+++ Input material

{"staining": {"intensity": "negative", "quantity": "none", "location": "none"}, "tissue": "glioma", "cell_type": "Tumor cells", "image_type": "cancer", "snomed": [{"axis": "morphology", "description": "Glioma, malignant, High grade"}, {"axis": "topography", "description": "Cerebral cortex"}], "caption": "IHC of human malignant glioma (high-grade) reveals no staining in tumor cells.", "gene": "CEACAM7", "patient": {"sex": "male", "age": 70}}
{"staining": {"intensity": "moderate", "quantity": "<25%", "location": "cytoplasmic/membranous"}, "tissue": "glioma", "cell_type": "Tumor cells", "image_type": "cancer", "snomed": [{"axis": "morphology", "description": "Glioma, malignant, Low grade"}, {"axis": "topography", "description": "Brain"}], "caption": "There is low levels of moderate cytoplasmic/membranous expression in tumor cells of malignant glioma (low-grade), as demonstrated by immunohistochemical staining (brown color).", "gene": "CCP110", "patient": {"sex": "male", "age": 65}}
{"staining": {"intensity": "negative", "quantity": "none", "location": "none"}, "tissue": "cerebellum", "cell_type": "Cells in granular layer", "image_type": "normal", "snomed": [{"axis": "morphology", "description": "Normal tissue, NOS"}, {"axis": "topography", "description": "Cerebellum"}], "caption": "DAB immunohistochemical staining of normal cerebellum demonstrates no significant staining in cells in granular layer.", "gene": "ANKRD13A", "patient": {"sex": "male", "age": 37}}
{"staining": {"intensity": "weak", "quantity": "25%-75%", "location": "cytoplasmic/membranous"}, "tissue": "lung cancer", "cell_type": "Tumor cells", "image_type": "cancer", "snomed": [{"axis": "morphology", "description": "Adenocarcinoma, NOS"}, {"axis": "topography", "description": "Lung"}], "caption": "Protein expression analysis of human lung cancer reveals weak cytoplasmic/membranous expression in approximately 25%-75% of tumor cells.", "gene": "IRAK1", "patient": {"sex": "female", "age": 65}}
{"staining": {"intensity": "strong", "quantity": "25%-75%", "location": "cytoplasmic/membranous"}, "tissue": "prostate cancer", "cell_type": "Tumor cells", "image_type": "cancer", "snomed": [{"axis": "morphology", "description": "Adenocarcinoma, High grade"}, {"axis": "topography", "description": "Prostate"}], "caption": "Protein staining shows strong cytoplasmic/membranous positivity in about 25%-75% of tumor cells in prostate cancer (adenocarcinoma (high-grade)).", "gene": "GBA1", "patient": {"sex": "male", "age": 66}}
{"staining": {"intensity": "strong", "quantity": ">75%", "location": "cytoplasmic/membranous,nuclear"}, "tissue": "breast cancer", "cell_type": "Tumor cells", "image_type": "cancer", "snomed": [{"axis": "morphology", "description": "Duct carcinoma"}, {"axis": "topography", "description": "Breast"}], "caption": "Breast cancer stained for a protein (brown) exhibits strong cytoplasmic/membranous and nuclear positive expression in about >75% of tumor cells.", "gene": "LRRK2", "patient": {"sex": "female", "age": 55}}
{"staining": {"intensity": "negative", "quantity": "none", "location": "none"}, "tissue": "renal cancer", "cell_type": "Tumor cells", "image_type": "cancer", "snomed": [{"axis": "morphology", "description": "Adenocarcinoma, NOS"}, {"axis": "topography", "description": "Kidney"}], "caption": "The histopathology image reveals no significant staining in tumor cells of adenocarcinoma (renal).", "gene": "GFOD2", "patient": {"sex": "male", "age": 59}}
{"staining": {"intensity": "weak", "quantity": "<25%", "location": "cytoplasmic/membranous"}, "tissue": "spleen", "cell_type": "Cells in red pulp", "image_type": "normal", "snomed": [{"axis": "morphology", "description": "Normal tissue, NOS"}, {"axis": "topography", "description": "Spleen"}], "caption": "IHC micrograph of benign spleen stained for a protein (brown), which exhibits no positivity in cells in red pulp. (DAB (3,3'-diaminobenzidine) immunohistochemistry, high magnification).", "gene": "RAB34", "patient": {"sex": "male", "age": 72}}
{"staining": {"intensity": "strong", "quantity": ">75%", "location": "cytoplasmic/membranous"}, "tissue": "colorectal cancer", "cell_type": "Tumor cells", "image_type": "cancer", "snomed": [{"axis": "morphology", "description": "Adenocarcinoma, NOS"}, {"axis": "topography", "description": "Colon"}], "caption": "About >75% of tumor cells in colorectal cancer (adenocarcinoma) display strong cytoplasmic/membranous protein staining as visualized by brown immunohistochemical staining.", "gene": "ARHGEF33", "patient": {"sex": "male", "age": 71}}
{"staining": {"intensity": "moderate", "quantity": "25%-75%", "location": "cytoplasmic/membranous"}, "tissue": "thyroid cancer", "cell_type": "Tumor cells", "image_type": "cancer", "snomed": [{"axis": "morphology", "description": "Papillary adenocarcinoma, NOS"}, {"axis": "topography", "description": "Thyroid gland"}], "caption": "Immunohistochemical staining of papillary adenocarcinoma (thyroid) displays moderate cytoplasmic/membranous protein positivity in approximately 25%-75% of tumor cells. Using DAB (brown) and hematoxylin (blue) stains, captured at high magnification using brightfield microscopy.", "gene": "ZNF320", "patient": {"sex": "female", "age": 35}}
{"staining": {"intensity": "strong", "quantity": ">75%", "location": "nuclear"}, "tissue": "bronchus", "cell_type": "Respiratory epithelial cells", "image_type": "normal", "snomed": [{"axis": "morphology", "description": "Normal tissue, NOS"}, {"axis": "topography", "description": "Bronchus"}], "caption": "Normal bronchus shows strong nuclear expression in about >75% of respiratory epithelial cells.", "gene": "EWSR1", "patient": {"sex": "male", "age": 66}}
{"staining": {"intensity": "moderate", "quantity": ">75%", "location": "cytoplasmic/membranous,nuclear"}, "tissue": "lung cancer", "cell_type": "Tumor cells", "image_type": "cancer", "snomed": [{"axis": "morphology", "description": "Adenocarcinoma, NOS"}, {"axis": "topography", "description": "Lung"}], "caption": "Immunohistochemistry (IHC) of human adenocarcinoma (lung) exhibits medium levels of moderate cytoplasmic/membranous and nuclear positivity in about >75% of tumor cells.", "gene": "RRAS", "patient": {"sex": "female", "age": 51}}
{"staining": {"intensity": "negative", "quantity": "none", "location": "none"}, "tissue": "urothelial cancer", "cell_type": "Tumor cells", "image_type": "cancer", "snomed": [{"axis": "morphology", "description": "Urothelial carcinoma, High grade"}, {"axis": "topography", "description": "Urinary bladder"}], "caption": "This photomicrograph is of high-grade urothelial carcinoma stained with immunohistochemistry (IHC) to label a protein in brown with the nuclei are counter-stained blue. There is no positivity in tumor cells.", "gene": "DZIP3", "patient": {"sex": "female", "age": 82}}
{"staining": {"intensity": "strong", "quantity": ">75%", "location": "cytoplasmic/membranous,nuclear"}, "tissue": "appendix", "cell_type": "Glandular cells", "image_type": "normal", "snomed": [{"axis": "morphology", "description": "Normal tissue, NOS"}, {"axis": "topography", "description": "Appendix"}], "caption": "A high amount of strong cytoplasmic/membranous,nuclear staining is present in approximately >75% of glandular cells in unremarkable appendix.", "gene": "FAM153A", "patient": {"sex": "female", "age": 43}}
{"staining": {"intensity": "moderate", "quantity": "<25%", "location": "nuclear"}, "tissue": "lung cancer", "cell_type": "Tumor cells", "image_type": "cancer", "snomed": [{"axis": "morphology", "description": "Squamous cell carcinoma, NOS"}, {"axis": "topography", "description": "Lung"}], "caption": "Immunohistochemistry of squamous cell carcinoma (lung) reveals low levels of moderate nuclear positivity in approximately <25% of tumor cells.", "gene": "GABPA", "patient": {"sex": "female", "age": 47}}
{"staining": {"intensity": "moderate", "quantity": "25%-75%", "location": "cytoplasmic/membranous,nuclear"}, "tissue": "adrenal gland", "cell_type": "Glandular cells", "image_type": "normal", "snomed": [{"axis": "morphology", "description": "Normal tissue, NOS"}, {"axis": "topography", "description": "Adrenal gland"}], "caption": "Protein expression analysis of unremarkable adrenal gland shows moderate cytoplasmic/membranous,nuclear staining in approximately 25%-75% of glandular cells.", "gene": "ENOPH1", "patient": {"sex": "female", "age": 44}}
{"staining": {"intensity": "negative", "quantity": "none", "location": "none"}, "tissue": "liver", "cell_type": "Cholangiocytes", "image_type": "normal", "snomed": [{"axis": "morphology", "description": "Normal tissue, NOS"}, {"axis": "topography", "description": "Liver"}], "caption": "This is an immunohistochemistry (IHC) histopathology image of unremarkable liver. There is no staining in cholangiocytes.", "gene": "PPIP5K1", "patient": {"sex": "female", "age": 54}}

++++++

Could you copy each line from the listing that has the word "Glioma" in it?

**Your solution:**
{"staining": {"intensity": "negative", "quantity": "none", "location": "none"}, "tissue": "glioma", "cell_type": "Tumor cells", "image_type": "cancer", "snomed": [{"axis": "morphology", "description": "Glioma, malignant, High grade"}, {"axis": "topography", "description": "Cerebral cortex"}], "caption": "IHC of human malignant glioma (high-grade) reveals no staining in tumor cells.", "gene": "CEACAM7", "patient": {"sex": "male", "age": 70}}
{"staining": {"intensity": "moderate", "quantity": "<25%", "location": "cytoplasmic/membranous"}, "tissue": "glioma", "cell_type": "Tumor cells", "image_type": "cancer", "snomed": [{"axis": "morphology", "description": "Glioma, malignant, Low grade"}, {"axis": "topography", "description": "Brain"}], "caption": "There is low levels of moderate cytoplasmic/membranous expression in tumor cells of malignant glioma (low-grade), as demonstrated by immunohistochemical staining (brown color).", "gene": "CCP110", "patient": {"sex": "male", "age": 65}}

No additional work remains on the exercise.